→ Records for this task:
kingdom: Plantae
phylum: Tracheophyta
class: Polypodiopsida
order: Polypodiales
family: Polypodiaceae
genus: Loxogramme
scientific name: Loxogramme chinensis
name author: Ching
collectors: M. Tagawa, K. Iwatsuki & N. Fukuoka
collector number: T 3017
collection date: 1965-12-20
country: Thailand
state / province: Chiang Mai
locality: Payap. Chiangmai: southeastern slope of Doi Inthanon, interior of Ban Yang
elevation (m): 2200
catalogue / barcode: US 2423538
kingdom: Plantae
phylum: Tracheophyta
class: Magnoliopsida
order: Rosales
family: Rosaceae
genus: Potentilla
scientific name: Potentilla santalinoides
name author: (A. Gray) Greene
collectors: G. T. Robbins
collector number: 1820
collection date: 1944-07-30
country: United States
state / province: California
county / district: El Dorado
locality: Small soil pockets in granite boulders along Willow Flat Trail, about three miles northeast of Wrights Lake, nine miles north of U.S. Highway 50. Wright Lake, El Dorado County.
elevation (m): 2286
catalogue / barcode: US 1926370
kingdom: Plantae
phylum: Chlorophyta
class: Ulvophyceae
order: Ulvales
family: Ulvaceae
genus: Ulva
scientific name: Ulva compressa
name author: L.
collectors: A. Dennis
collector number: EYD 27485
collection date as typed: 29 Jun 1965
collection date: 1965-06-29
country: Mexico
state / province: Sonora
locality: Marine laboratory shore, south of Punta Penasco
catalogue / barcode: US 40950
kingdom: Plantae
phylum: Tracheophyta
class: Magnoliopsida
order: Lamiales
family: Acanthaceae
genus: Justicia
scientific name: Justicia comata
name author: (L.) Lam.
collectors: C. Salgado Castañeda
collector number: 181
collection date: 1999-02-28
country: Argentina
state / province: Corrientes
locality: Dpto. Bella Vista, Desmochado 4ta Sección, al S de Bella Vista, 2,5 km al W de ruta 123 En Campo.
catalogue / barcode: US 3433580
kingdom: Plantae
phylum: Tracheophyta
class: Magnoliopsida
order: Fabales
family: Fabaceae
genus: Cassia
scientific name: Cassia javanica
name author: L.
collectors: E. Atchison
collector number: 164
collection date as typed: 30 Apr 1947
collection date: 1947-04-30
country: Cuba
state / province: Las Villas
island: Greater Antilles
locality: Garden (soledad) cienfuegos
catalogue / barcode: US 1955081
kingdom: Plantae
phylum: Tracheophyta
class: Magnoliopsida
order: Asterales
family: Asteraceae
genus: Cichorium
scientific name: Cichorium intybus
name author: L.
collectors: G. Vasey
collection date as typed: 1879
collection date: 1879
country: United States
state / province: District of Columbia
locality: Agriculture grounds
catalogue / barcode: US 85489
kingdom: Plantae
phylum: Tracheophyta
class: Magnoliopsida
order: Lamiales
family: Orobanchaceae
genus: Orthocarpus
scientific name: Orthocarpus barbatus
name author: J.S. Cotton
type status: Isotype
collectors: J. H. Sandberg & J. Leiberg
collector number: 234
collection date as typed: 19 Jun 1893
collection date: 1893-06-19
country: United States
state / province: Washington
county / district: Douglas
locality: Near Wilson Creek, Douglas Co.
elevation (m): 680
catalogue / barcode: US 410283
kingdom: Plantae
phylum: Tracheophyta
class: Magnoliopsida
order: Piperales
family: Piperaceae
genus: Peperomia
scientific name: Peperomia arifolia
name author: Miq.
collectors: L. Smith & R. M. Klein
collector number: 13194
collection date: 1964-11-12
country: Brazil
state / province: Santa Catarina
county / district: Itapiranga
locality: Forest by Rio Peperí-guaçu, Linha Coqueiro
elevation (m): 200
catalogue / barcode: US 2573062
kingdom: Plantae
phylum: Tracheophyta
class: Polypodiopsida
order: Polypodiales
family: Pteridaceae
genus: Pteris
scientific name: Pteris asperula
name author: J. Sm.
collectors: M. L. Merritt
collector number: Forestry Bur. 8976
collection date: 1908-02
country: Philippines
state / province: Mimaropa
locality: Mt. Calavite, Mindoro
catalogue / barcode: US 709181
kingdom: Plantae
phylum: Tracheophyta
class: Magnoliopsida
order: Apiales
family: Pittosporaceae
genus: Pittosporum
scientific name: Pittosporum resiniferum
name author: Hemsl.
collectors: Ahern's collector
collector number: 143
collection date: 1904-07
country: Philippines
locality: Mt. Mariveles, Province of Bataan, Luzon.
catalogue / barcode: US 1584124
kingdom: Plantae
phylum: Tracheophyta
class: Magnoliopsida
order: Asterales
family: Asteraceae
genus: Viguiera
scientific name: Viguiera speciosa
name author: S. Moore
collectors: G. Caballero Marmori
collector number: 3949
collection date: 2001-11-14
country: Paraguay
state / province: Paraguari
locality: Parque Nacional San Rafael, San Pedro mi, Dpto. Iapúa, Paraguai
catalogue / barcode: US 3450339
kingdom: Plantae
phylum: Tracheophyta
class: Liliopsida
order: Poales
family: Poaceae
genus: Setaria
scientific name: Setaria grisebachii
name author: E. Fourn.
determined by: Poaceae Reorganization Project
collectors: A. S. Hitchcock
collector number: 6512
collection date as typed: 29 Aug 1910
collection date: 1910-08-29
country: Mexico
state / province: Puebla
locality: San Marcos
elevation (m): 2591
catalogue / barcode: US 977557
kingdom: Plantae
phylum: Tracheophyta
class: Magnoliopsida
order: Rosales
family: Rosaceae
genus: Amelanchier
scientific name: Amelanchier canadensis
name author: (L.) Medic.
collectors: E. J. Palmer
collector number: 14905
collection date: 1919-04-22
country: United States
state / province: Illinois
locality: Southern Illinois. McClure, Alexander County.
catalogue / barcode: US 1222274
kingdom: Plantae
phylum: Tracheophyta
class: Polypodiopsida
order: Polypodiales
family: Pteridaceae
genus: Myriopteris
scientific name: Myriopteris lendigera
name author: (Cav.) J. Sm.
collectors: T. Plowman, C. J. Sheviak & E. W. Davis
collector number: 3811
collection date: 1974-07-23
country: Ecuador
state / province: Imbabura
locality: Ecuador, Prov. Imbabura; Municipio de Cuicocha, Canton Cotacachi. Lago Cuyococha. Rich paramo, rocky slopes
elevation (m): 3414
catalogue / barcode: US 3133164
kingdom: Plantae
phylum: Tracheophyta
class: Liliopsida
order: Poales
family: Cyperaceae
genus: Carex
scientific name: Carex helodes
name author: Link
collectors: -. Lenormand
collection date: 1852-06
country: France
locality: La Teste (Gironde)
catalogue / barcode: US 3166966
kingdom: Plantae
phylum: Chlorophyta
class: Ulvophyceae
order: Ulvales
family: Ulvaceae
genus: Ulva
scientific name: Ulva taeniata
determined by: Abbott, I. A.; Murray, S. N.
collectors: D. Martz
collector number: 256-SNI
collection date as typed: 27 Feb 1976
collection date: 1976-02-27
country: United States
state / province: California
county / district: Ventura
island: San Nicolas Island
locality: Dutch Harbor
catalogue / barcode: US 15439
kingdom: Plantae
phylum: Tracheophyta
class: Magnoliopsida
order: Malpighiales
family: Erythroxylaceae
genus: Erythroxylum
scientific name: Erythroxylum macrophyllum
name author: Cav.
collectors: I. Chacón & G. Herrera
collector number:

→ Requirements: Retype every line of the records above without changing anything.

→ Answer to this problem:
kingdom: Plantae
phylum: Tracheophyta
class: Polypodiopsida
order: Polypodiales
family: Polypodiaceae
genus: Loxogramme
scientific name: Loxogramme chinensis
name author: Ching
collectors: M. Tagawa, K. Iwatsuki & N. Fukuoka
collector number: T 3017
collection date: 1965-12-20
country: Thailand
state / province: Chiang Mai
locality: Payap. Chiangmai: southeastern slope of Doi Inthanon, interior of Ban Yang
elevation (m): 2200
catalogue / barcode: US 2423538
kingdom: Plantae
phylum: Tracheophyta
class: Magnoliopsida
order: Rosales
family: Rosaceae
genus: Potentilla
scientific name: Potentilla santalinoides
name author: (A. Gray) Greene
collectors: G. T. Robbins
collector number: 1820
collection date: 1944-07-30
country: United States
state / province: California
county / district: El Dorado
locality: Small soil pockets in granite boulders along Willow Flat Trail, about three miles northeast of Wrights Lake, nine miles north of U.S. Highway 50. Wright Lake, El Dorado County.
elevation (m): 2286
catalogue / barcode: US 1926370
kingdom: Plantae
phylum: Chlorophyta
class: Ulvophyceae
order: Ulvales
family: Ulvaceae
genus: Ulva
scientific name: Ulva compressa
name author: L.
collectors: A. Dennis
collector number: EYD 27485
collection date as typed: 29 Jun 1965
collection date: 1965-06-29
country: Mexico
state / province: Sonora
locality: Marine laboratory shore, south of Punta Penasco
catalogue / barcode: US 40950
kingdom: Plantae
phylum: Tracheophyta
class: Magnoliopsida
order: Lamiales
family: Acanthaceae
genus: Justicia
scientific name: Justicia comata
name author: (L.) Lam.
collectors: C. Salgado Castañeda
collector number: 181
collection date: 1999-02-28
country: Argentina
state / province: Corrientes
locality: Dpto. Bella Vista, Desmochado 4ta Sección, al S de Bella Vista, 2,5 km al W de ruta 123 En Campo.
catalogue / barcode: US 3433580
kingdom: Plantae
phylum: Tracheophyta
class: Magnoliopsida
order: Fabales
family: Fabaceae
genus: Cassia
scientific name: Cassia javanica
name author: L.
collectors: E. Atchison
collector number: 164
collection date as typed: 30 Apr 1947
collection date: 1947-04-30
country: Cuba
state / province: Las Villas
island: Greater Antilles
locality: Garden (soledad) cienfuegos
catalogue / barcode: US 1955081
kingdom: Plantae
phylum: Tracheophyta
class: Magnoliopsida
order: Asterales
family: Asteraceae
genus: Cichorium
scientific name: Cichorium intybus
name author: L.
collectors: G. Vasey
collection date as typed: 1879
collection date: 1879
country: United States
state / province: District of Columbia
locality: Agriculture grounds
catalogue / barcode: US 85489
kingdom: Plantae
phylum: Tracheophyta
class: Magnoliopsida
order: Lamiales
family: Orobanchaceae
genus: Orthocarpus
scientific name: Orthocarpus barbatus
name author: J.S. Cotton
type status: Isotype
collectors: J. H. Sandberg & J. Leiberg
collector number: 234
collection date as typed: 19 Jun 1893
collection date: 1893-06-19
country: United States
state / province: Washington
county / district: Douglas
locality: Near Wilson Creek, Douglas Co.
elevation (m): 680
catalogue / barcode: US 410283
kingdom: Plantae
phylum: Tracheophyta
class: Magnoliopsida
order: Piperales
family: Piperaceae
genus: Peperomia
scientific name: Peperomia arifolia
name author: Miq.
collectors: L. Smith & R. M. Klein
collector number: 13194
collection date: 1964-11-12
country: Brazil
state / province: Santa Catarina
county / district: Itapiranga
locality: Forest by Rio Peperí-guaçu, Linha Coqueiro
elevation (m): 200
catalogue / barcode: US 2573062
kingdom: Plantae
phylum: Tracheophyta
class: Polypodiopsida
order: Polypodiales
family: Pteridaceae
genus: Pteris
scientific name: Pteris asperula
name author: J. Sm.
collectors: M. L. Merritt
collector number: Forestry Bur. 8976
collection date: 1908-02
country: Philippines
state / province: Mimaropa
locality: Mt. Calavite, Mindoro
catalogue / barcode: US 709181
kingdom: Plantae
phylum: Tracheophyta
class: Magnoliopsida
order: Apiales
family: Pittosporaceae
genus: Pittosporum
scientific name: Pittosporum resiniferum
name author: Hemsl.
collectors: Ahern's collector
collector number: 143
collection date: 1904-07
country: Philippines
locality: Mt. Mariveles, Province of Bataan, Luzon.
catalogue / barcode: US 1584124
kingdom: Plantae
phylum: Tracheophyta
class: Magnoliopsida
order: Asterales
family: Asteraceae
genus: Viguiera
scientific name: Viguiera speciosa
name author: S. Moore
collectors: G. Caballero Marmori
collector number: 3949
collection date: 2001-11-14
country: Paraguay
state / province: Paraguari
locality: Parque Nacional San Rafael, San Pedro mi, Dpto. Iapúa, Paraguai
catalogue / barcode: US 3450339
kingdom: Plantae
phylum: Tracheophyta
class: Liliopsida
order: Poales
family: Poaceae
genus: Setaria
scientific name: Setaria grisebachii
name author: E. Fourn.
determined by: Poaceae Reorganization Project
collectors: A. S. Hitchcock
collector number: 6512
collection date as typed: 29 Aug 1910
collection date: 1910-08-29
country: Mexico
state / province: Puebla
locality: San Marcos
elevation (m): 2591
catalogue / barcode: US 977557
kingdom: Plantae
phylum: Tracheophyta
class: Magnoliopsida
order: Rosales
family: Rosaceae
genus: Amelanchier
scientific name: Amelanchier canadensis
name author: (L.) Medic.
collectors: E. J. Palmer
collector number: 14905
collection date: 1919-04-22
country: United States
state / province: Illinois
locality: Southern Illinois. McClure, Alexander County.
catalogue / barcode: US 1222274
kingdom: Plantae
phylum: Tracheophyta
class: Polypodiopsida
order: Polypodiales
family: Pteridaceae
genus: Myriopteris
scientific name: Myriopteris lendigera
name author: (Cav.) J. Sm.
collectors: T. Plowman, C. J. Sheviak & E. W. Davis
collector number: 3811
collection date: 1974-07-23
country: Ecuador
state / province: Imbabura
locality: Ecuador, Prov. Imbabura; Municipio de Cuicocha, Canton Cotacachi. Lago Cuyococha. Rich paramo, rocky slopes
elevation (m): 3414
catalogue / barcode: US 3133164
kingdom: Plantae
phylum: Tracheophyta
class: Liliopsida
order: Poales
family: Cyperaceae
genus: Carex
scientific name: Carex helodes
name author: Link
collectors: -. Lenormand
collection date: 1852-06
country: France
locality: La Teste (Gironde)
catalogue / barcode: US 3166966
kingdom: Plantae
phylum: Chlorophyta
class: Ulvophyceae
order: Ulvales
family: Ulvaceae
genus: Ulva
scientific name: Ulva taeniata
determined by: Abbott, I. A.; Murray, S. N.
collectors: D. Martz
collector number: 256-SNI
collection date as typed: 27 Feb 1976
collection date: 1976-02-27
country: United States
state / province: California
county / district: Ventura
island: San Nicolas Island
locality: Dutch Harbor
catalogue / barcode: US 15439
kingdom: Plantae
phylum: Tracheophyta
class: Magnoliopsida
order: Malpighiales
family: Erythroxylaceae
genus: Erythroxylum
scientific name: Erythroxylum macrophyllum
name author: Cav.
collectors: I. Chacón & G. Herrera
collector number:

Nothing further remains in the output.